Just a quick note on tuners... I am a little bit of a tuner snob I guess, but for the longest time the only thing I'd use was a Peterson. Well, I also have an old Conn Strobe Tuner in the studio, but Peterson was it for gigging. I tried the TC Electric polyphonic tuner a while back and bought it immediately. It isn't quite as fast as the Peterson, but the poly trick sold me - fastest way to quick tune between tunes! When Digitech announced theirs I gave it a try because I like some of the features, but I was put off by how slowly it captured the notes. So for now I'm sticking with the TC. Before you plunk down your hard earned cash you might want to compare them - Digitech may well have sped things up by now. If they didn't you might be better off with the TC.


----------



## jtnyc (Dec 18, 2016)

JonFairhurst said:


> BTW, this is my daughter from a few years ago. She's now doing originals.
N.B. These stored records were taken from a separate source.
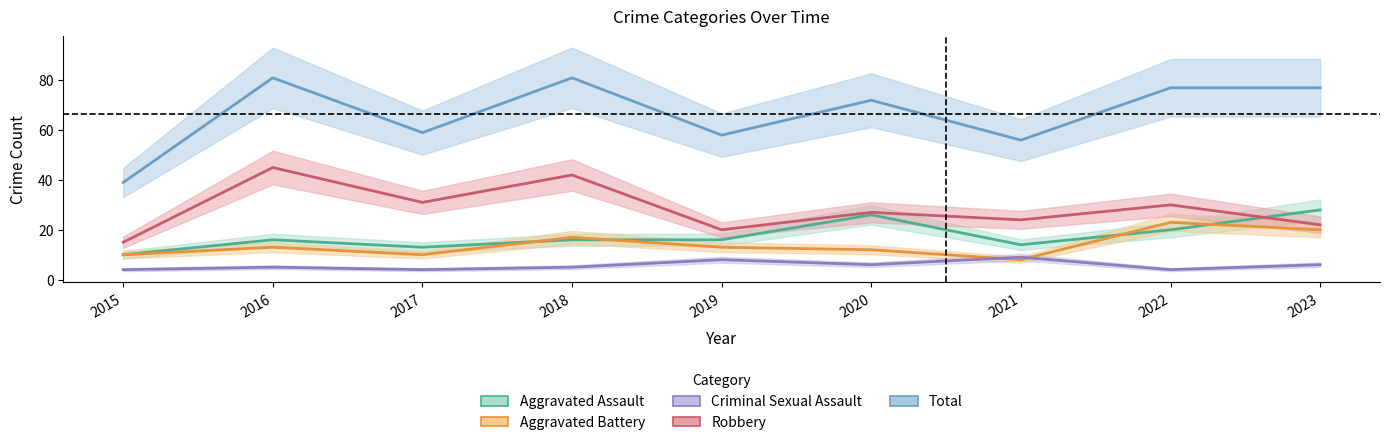

How many series are shown in this chart?

5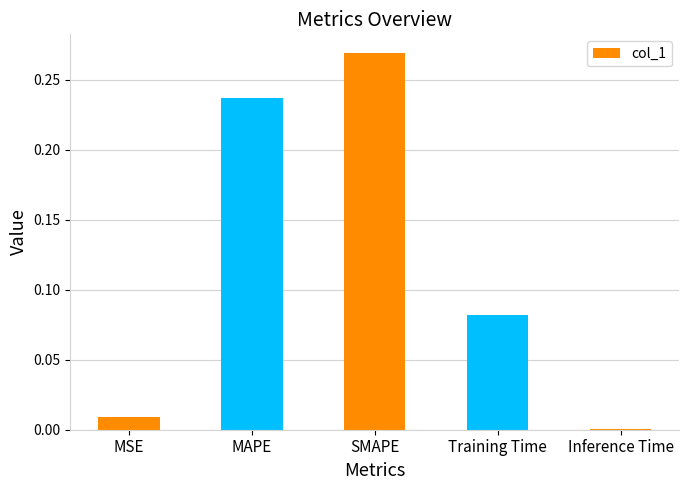

What is the sum of all values?

0.6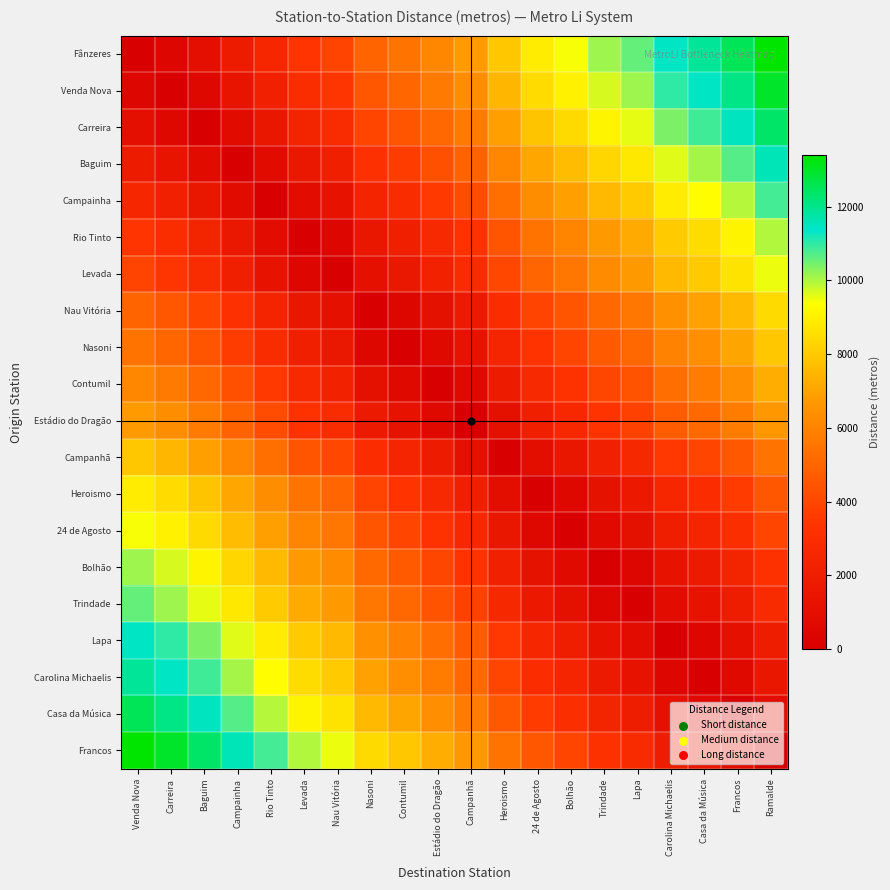

How many categories are shown in the chart?

20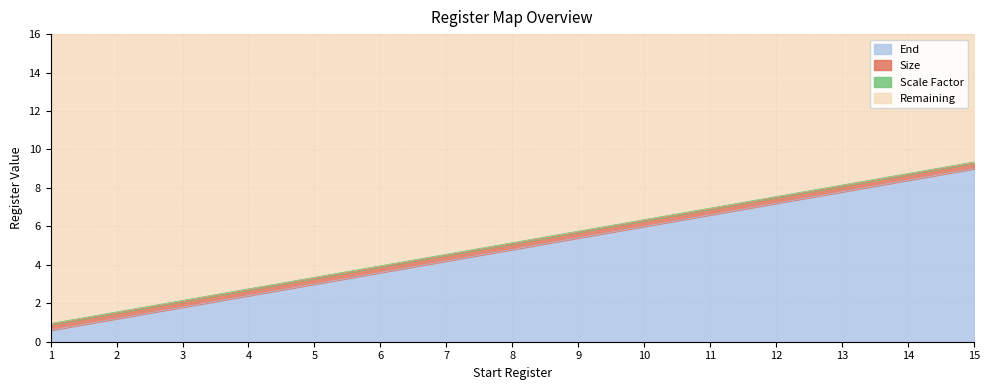

What is the value of the 8th point from the left?

4.8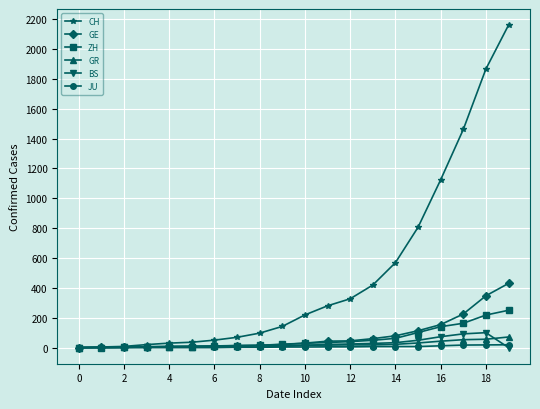

What is the maximum value shown in the chart?

2160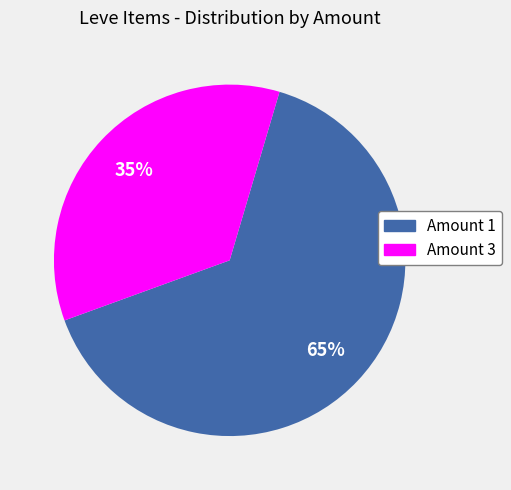

How many segments does this pie chart have?

2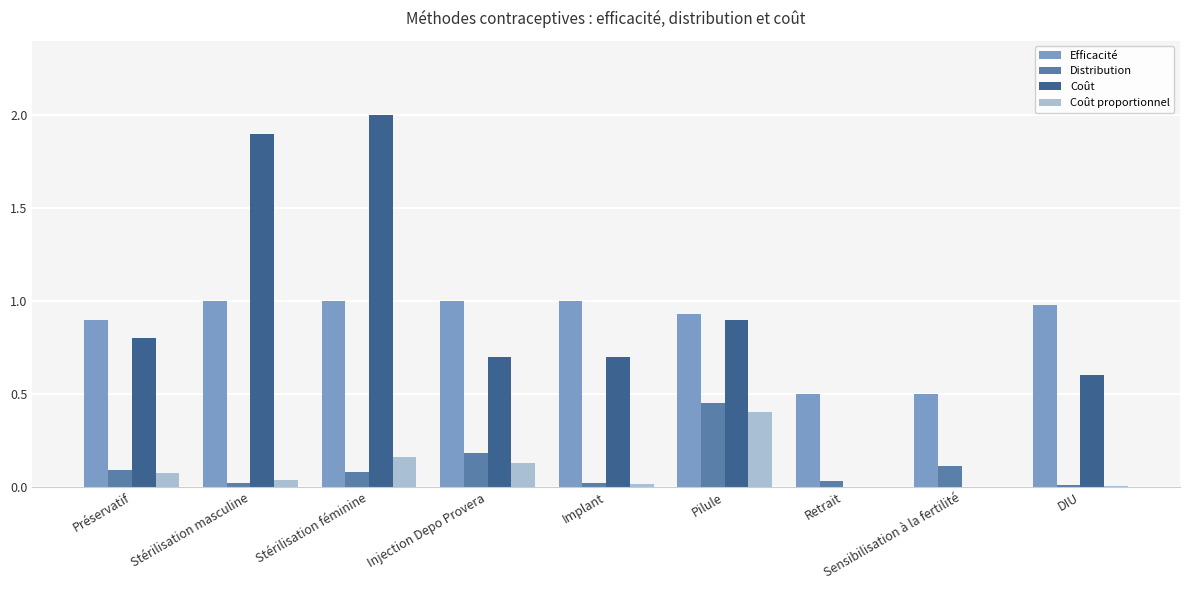

What are all the series names shown in the legend?

Efficacité, Distribution, Coût, Coût proportionnel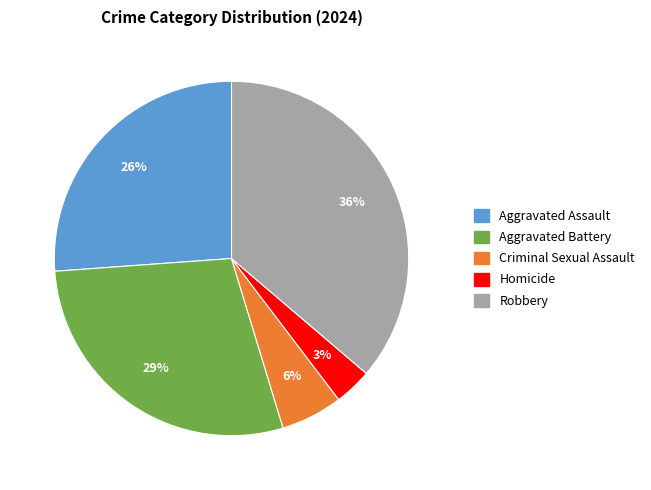

Rank the categories by value from highest to lowest.

Robbery, Aggravated Battery, Aggravated Assault, Criminal Sexual Assault, Homicide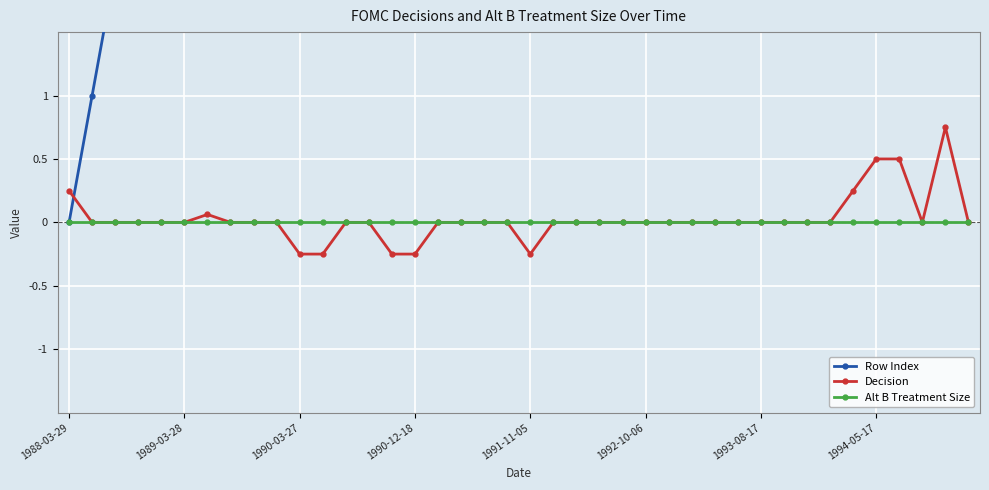

What position from the right is 34?

6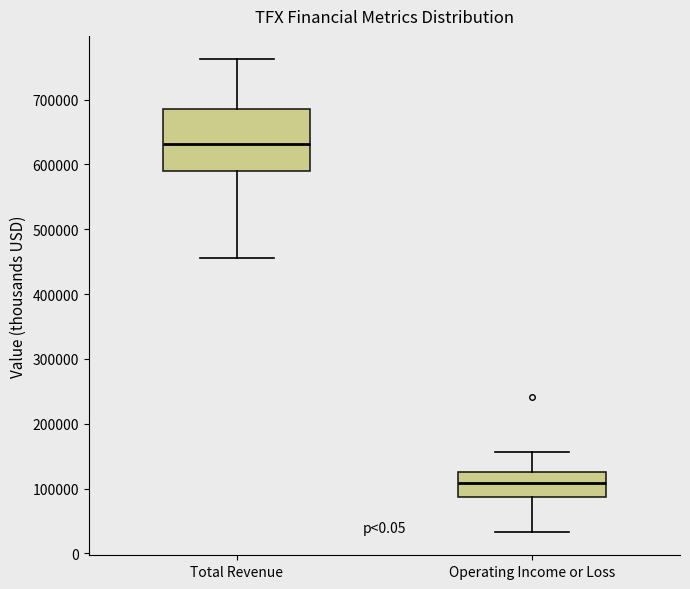

Reading left to right, transcribe this box plot: for each box, give where its median line is, the range the box spans, and where its two whiskers end, as read against the y-axis. The values are not printed on the chart, so give them approximately, as read against the axis.

Total Revenue: median 630000, box 590000 to 690000, whiskers 460000 to 760000
Operating Income or Loss: median 110000, box 90000 to 130000, whiskers 30000 to 160000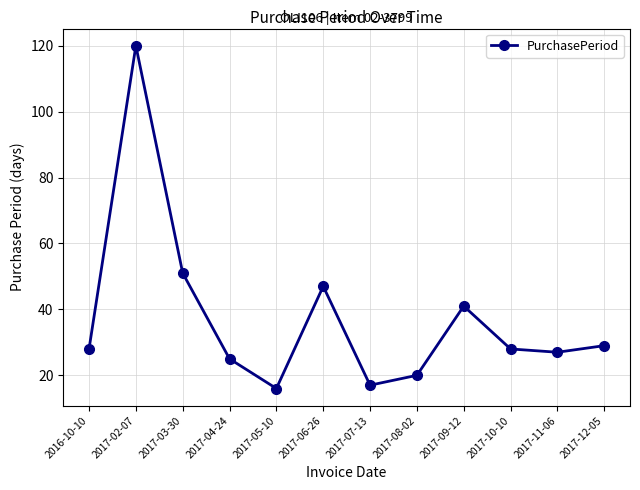

Reading left to right, extract all data points from this chart.

28	120	51	25	16	47	17	20	41	28	27	29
Love that song! Love that whole album! 

Great job!


----------



## Astronaut FX (Dec 18, 2016)

I have a Yamaha THR10C and have been very happy with it. Sounds great with guitar, and I can use the AUX in for my iPod or my OP-1.


----------



## JonFairhurst (Dec 18, 2016)

wst3 said:


> Just a quick note on tuners... I am a little bit of a tuner snob I guess, but for the longest time the only thing I'd use was a Peterson. Well, I also have an old Conn Strobe Tuner in the studio, but Peterson was it for gigging. I tried the TC Electric polyphonic tuner a while back and bought it immediately. It isn't quite as fast as the Peterson, but the poly trick sold me - fastest way to quick tune between tunes! When Digitech announced theirs I gave it a try because I like some of the features, but I was put off by how slowly it captured the notes. So for now I'm sticking with the TC. Before you plunk down your hard earned cash you might want to compare them - Digitech may well have sped things up by now. If they didn't you might be better off with the TC.



Great tip! I'll definitely look into the TC.

Will it handle a capo?


----------



## JonFairhurst (Dec 18, 2016)

jtnyc said:


> Love that song! Love that whole album!
> 
> Great job!



Thanks! It was fun to make the video. I used a 5D Mark II camera with 85/1.8 lens, wide open, for the dreamy, shallow DOF look. We had an SM57 on the guitar and a Rode LD condenser on vocals, just out of the shot. She played the song three times. The first was a test and to set levels. The second was the master shot and audio recording. The third was for the b-roll, off angle shots. Did some EQ and (a bit too much) reverb, cut the video, added titles, fade from/to black, and done.

It was cool just to record it outdoors in a quiet location. The lighting was all natural as the sun set through the trees.

And yes, great song and album.


----------



## JonFairhurst (Dec 18, 2016)

Tone Deaf said:


> I have a Yamaha THR10C and have been very happy with it. Sounds great with guitar, and I can use the AUX in for my iPod or my OP-1.



Sweet. From what I've seen/heard from demos, it's got the best overdrive sound you can get in a small package. How does it do on clean and light crunch sounds?

As always, the best gear is the gear that best matches your style.

And biggest isn't always best. I lug around my 12" Vox, which is too small for wheels, but it's heavy enough that it means two trips to the car. I've been using it for the odd piece on bass or electric guitar with our community orchestra, where I mainly play 2nd violin. A smaller amp would work just fine And would mean more playing and less lugging.


----------